The introduction of this bill by a gastroenterologist supports my contention that the vast majority of physicians are overpaid plumbers.

I see that Robin Feldman has been making the rounds lately (URL below), arguing for changes in how patents work in the pharma industry. It is worth noting, however, that the patent laws apply exactly the same to pharma as they do to (e.g.) electronics, or aseptically packaged food, or household insulation, etc. Nevertheless, pharma prices keep rising faster than inflation, while the prices in those other industries do not.

To my mind, this implies that patents are not the cause of the cost growth. Trying to tackle pharma price growth, therefore, by fiddling with patent law seems to me like trying to steer the car away from an obstacle by sharply turning the volume knob on the radio.

*If* this really is a problem that needs fixing, then the experts would do better to look for solutions in FDA law. Patent law is not the problem.

https://www.bloomberg.com/opinion/articles/2019-04-08/why-drug-prices-keep-rising-despite-congress-s-efforts

Nice analogy, Mr. DeLassus.

Versions of that can be made to apply almost universally to the entire post-grant mechanisms of the AIA, as such have been entirely NOT aligned with any actual measure of EXAMINATION QUALITY on the front end of the patent grant.

Creating a case that is even worse then "just a band-aid," the AIA (along with Court actions) have basically gutted the value of MOST ALL patents in order to wipe out a common cold symptom.

Who said that post-grant mechanisms such of those of the AIA are meant to "align" (whatever that means) with pre-grant examination?

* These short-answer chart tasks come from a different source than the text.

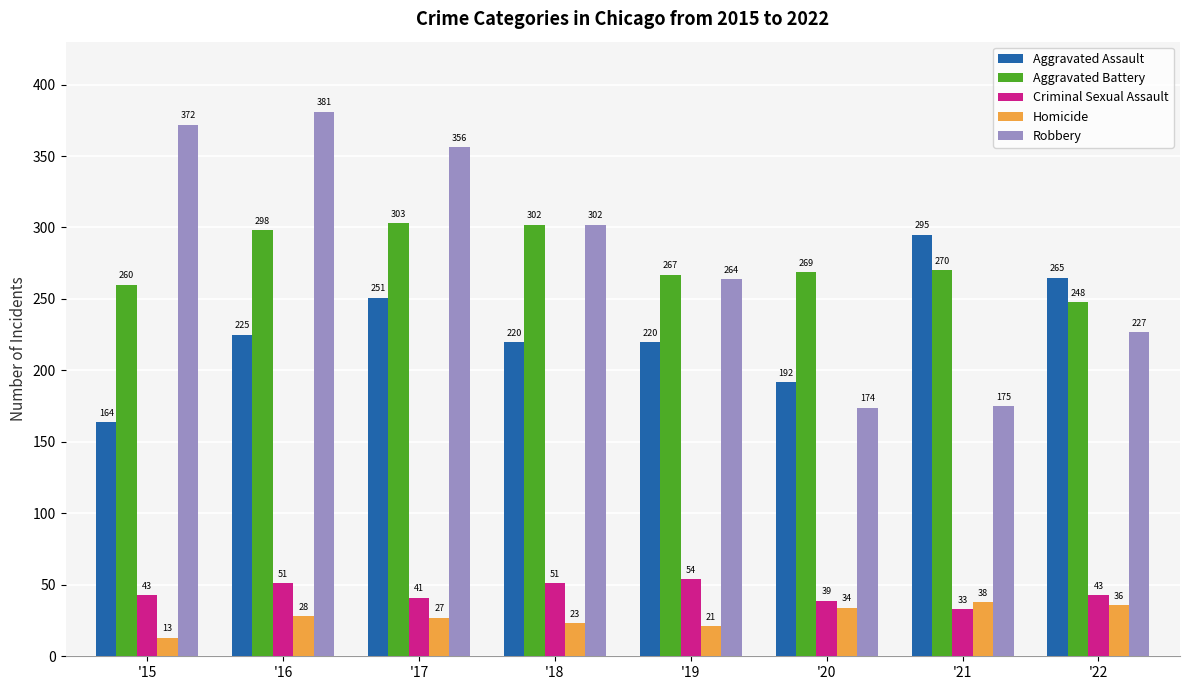

Reading left to right, list all the values displayed in this chart.

Aggravated Assault: 164	225	251	220	220	192	295	265
Aggravated Battery: 260	298	303	302	267	269	270	248
Criminal Sexual Assault: 43	51	41	51	54	39	33	43
Homicide: 13	28	27	23	21	34	38	36
Robbery: 372	381	356	302	264	174	175	227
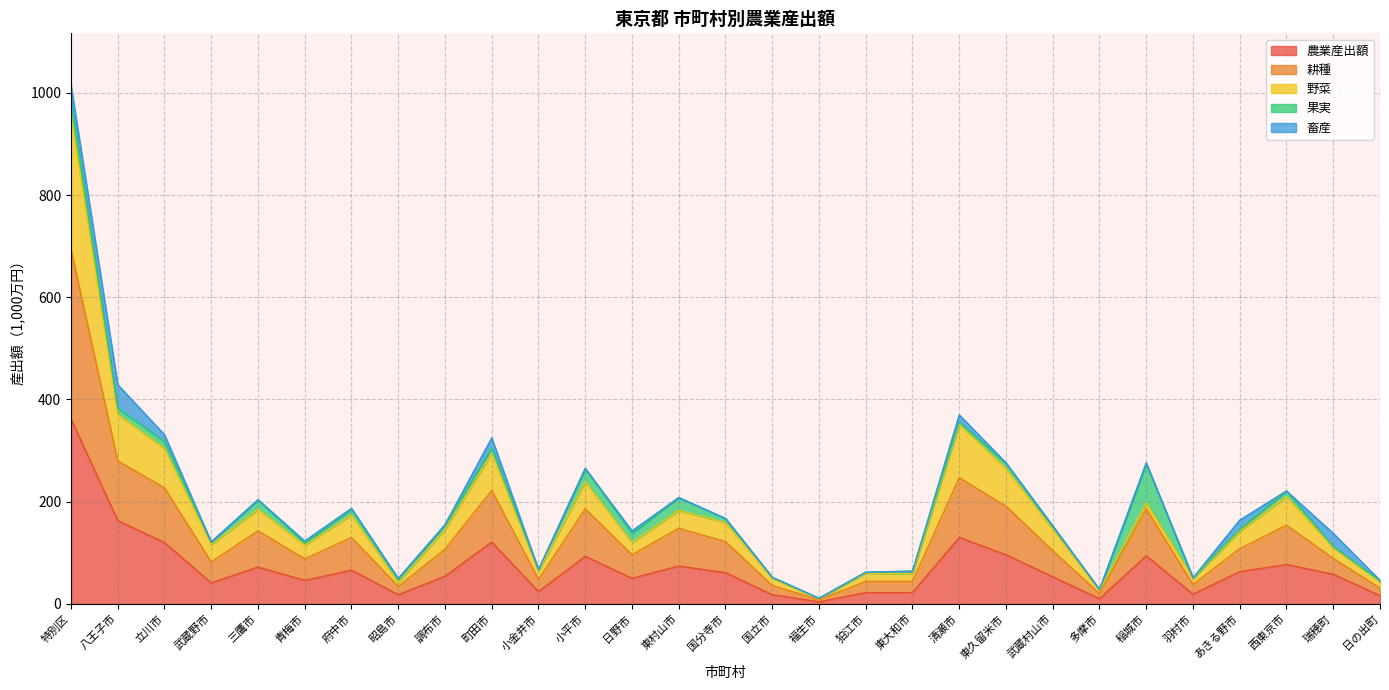

True or false: 農業産出額 has a value of 22 at 東大和市.

True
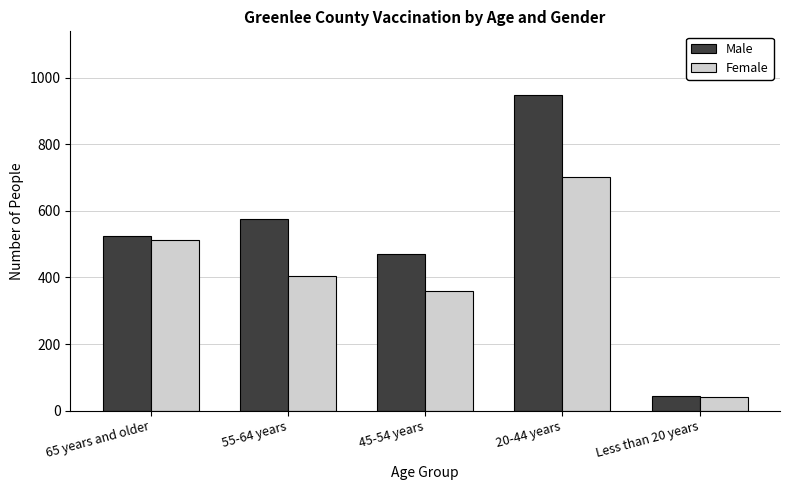

What is the total value across all series at 55-64 years?

979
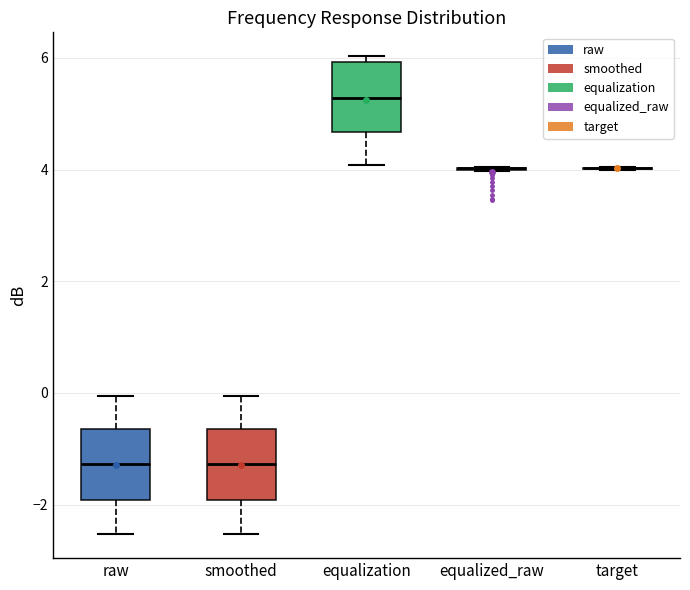

Reading left to right, read every box against the y-axis: the position of its median line, the range the box covers, and the ends of its whiskers. The values are not printed on the chart, so give them approximately, as read against the axis.

raw: median -1.2, box -2.0 to -0.6, whiskers -2.6 to 0.0
smoothed: median -1.2, box -2.0 to -0.6, whiskers -2.6 to 0.0
equalization: median 5.2, box 4.6 to 6.0, whiskers 4.0 to 6.0 (just above the box's upper edge)
equalized_raw: box collapsed to a line at 4.0, whiskers 4.0 to 4.0
target: box collapsed to a line at 4.0, whiskers 4.0 to 4.0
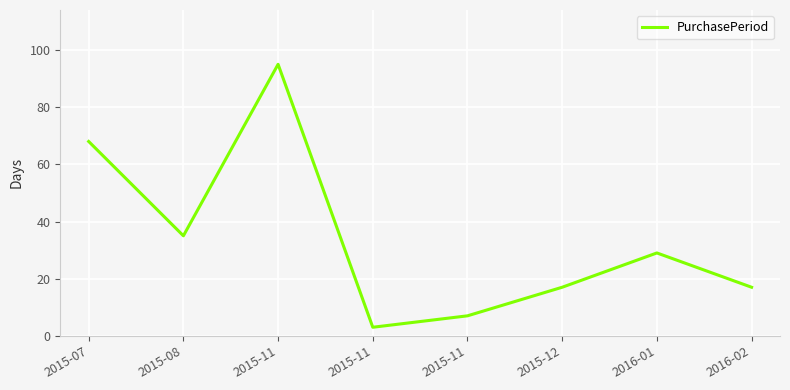

How many distinct data groups are displayed?

1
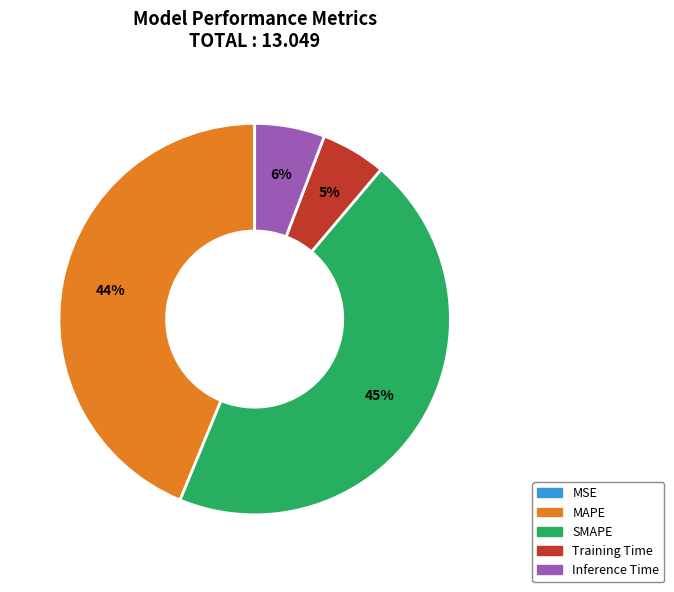

To the nearest percent, what is the average slice percentage?

20%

The PTO has more work than it can handle, it is impossible for the PTO to do as good a job of examining against that which is already known in comparison to the job that will be done by an interested party whose commercial operations are threatened by a patent. There are different ways one can conceive of allowing third parties to be involved in the examination of patents (pre- or post-grant), but that involvement per se is not necessarily a bad thing.

I think the AIA post-grant mechanisms are lacking, particularly following the supreme court's flatulence known as alice/mayo/myriad, but to continue to expect the that PTO examining corps by itself is capable, let alone will, do a good job of examining all the applications before it is to be as blinded to reality as those robed rogues who issued the aforementioned trilogy.

Greg, excellent point.

"[T]he patent laws apply exactly the same to pharma as they do to (e.g.) electronics, or aseptically packaged food, or household "insulation, etc. Nevertheless, pharma prices keep rising faster than inflation, while the prices in those other industries do not."

Similarly, pharmaceuticals without patent protection (such as the celebrated example of Daraprim) show at least as much faster-than-inflation price growth as patented pharmaceuticals. Once again, this evidence suggests that whatever is causing this price growth, it is not the patent law.

Hunting around for patent law solutions is not going to be productive if patent law is not the problem. Better to look to FDA law for the solution to this problem.

Atari Man,

There is more than just a little problem with pretending that an actual patent grant is MEANINGLESS in order to obtain "real examination by interested parties that the Patent Office fails to do (for whatever reason)."